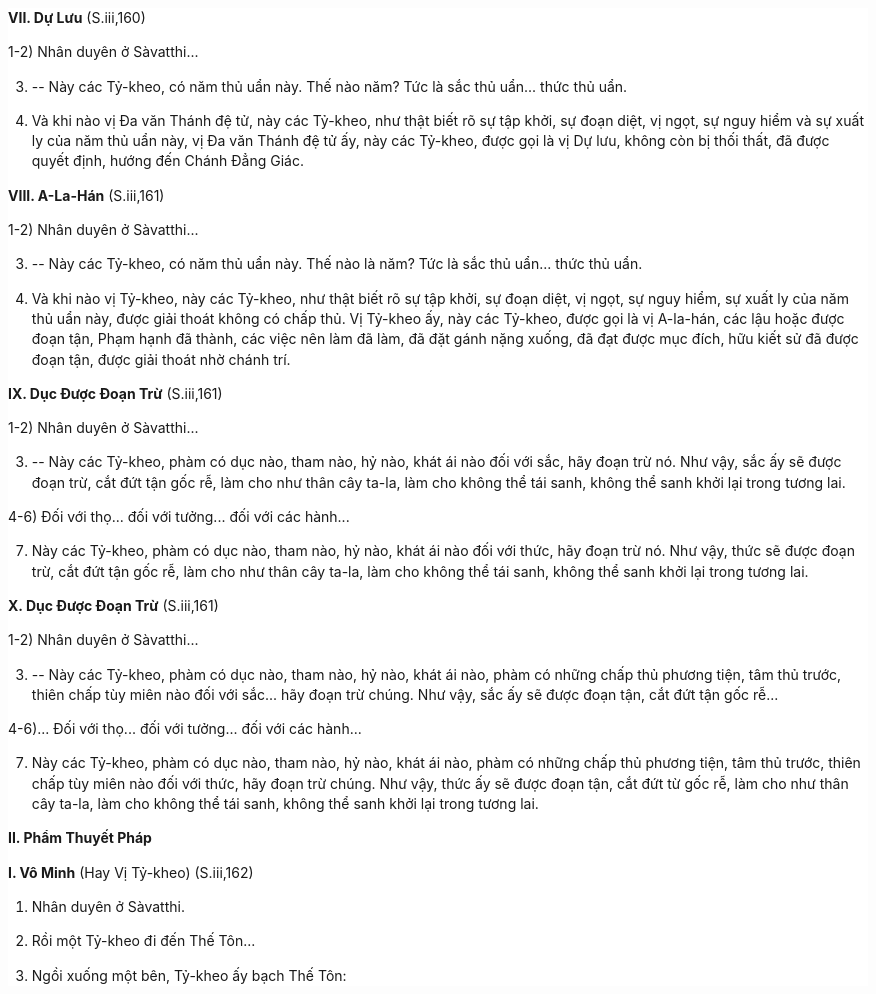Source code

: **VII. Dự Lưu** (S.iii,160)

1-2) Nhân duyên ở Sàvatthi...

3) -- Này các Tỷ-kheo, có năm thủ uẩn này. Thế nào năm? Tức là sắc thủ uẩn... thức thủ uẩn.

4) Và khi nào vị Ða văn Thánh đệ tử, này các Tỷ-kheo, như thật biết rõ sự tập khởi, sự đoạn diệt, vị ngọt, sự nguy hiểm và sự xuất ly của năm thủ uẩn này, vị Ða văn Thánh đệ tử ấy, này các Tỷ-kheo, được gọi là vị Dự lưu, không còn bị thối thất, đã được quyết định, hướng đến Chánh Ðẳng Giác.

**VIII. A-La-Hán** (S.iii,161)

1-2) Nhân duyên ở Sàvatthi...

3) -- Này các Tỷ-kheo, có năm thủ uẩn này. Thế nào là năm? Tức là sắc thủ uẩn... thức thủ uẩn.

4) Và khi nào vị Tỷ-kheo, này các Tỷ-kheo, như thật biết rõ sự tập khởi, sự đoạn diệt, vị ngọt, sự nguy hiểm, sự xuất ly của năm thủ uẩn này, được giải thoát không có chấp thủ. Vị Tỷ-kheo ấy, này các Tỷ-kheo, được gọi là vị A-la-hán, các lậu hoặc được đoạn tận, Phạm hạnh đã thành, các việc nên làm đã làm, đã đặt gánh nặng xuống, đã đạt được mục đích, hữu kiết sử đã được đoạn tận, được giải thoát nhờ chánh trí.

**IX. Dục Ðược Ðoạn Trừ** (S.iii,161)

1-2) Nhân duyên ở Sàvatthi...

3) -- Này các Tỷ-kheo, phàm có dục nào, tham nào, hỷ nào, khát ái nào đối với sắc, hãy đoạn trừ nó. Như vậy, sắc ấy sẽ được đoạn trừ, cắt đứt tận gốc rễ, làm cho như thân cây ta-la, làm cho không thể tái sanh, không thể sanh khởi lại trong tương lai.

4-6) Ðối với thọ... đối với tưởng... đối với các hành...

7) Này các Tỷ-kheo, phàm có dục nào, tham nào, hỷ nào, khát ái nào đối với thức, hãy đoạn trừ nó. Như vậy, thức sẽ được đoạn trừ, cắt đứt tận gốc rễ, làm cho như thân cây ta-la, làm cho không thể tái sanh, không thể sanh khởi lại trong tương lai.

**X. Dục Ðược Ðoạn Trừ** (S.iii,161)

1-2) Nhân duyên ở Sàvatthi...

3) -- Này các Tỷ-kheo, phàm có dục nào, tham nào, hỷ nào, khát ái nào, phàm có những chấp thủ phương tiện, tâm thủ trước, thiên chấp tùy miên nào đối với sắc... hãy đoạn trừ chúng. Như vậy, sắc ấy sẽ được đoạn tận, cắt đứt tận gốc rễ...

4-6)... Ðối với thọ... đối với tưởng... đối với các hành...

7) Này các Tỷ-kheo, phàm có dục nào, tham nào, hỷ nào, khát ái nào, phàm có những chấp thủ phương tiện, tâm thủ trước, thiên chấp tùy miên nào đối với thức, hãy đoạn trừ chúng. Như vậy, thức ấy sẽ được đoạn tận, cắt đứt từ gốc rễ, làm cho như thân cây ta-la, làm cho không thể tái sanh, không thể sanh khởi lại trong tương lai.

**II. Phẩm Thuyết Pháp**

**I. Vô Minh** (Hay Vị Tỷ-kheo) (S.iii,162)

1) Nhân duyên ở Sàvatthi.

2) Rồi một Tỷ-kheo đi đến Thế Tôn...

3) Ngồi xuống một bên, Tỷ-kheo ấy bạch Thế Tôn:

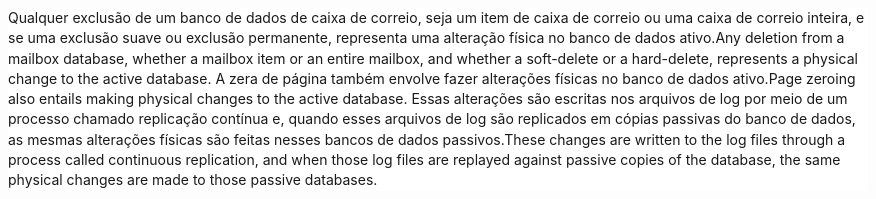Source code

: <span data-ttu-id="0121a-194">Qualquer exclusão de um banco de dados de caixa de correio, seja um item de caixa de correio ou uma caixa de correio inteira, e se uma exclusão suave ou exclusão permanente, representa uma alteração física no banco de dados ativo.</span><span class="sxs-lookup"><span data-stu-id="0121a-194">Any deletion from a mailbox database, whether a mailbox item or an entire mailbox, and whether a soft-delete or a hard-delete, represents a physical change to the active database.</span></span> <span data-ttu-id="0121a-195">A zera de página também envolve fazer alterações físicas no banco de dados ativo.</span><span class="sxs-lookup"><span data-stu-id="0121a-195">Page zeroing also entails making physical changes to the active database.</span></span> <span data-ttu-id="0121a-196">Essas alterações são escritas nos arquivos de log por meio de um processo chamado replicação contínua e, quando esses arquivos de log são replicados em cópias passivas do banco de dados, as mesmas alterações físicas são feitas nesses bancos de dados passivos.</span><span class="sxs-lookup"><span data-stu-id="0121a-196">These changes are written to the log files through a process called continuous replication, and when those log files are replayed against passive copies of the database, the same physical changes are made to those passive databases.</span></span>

######

Report how many lines of the entries above contain the word "Ðoạn", giving the number by itself.

Response area:
2